Since then, I have waged my war with words and with regularity and with as much skillful conviction as possible. I have found that my solitary, if not poetic, voice has made a difference. If nothing else, my editorials, articles, and features have initiated important discussions in my community, as well as asking serious questions about the often dubious practices of businesses and state and local legislation concerning matters of the environment. I think, too, that by my speaking out about local issues, it has empowered others to do the same, creating groundswells that, on occasion, have led to positive tangible results.
More and more of my time, energy, and focus as a writer (in all genres) seems to go toward the environment. The goal: is to try and elucidate the various issues threatening the natural world and bring about public debate, hoping that this will result in an expanded and engaged awareness leading to a more progressive mode of thinking where questions of balance and sustainability are concerned.
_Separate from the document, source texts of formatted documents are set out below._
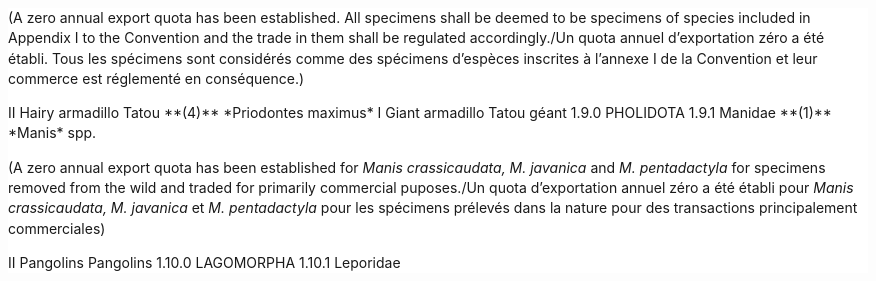 (A zero annual export quota has been established. All specimens shall be deemed to be specimens of species included in Appendix I to the Convention and the trade in them shall be regulated accordingly./Un quota annuel d’exportation zéro a été établi. Tous les spécimens sont considérés comme des spécimens d’espèces inscrites à l’annexe I de la Convention et leur commerce est réglementé en conséquence.)

</td>
<td>II</td>
<td></td>
<td>Hairy armadillo</td>
<td>Tatou</td>
</tr>
<tr>
<td></td>
<td>**(4)** *Priodontes maximus*

</td>
<td>I</td>
<td></td>
<td>Giant armadillo</td>
<td>Tatou géant</td>
</tr>
<tr>
<td>1.9.0</td>
<td>PHOLIDOTA</td>
<td></td>
<td></td>
<td></td>
<td></td>
</tr>
<tr>
<td>1.9.1</td>
<td>Manidae</td>
<td></td>
<td></td>
<td></td>
<td></td>
</tr>
<tr>
<td></td>
<td>**(1)** *Manis* spp.

(A zero annual export quota has been established for *Manis crassicaudata, M. javanica* and *M. pentadactyla* for specimens removed from the wild and traded for primarily commercial puposes./Un quota d’exportation annuel zéro a été établi pour *Manis crassicaudata, M. javanica* et *M. pentadactyla* pour les spécimens prélevés dans la nature pour des transactions principalement commerciales)

</td>
<td>II</td>
<td></td>
<td>Pangolins </td>
<td>Pangolins</td>
</tr>
<tr>
<td>1.10.0</td>
<td>LAGOMORPHA</td>
<td></td>
<td></td>
<td></td>
<td></td>
</tr>
<tr>
<td>1.10.1</td>
<td>Leporidae</td>
<td></td>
At present I am part of a neighborhood action group United Neighbors of Tuckasegee (UNOT) who are trying to stop a gravel quarry operation from coming into the Tuckasegee community on a piece of property adjacent to where I am living. Go to the website www.unot.org for news articles and information on this action. The gravel quarry is being proposed to service the building of roads for several large, gated community developments nearby. So we're not only fighting the rock quarry and all its environmental and toxicity issues, but the more general issue of development, carrying capacity, residual economics, and need for land-use planning in our county.
Meanwhile the fight to upgrade air quality in the Smoky Mountains continues. We have some of the worst air pollution indexes in the country, and we're trying to fight for progressive legislation and change all that through our grassroots organization: the Canary Coalition (as in "canary in a coal mine").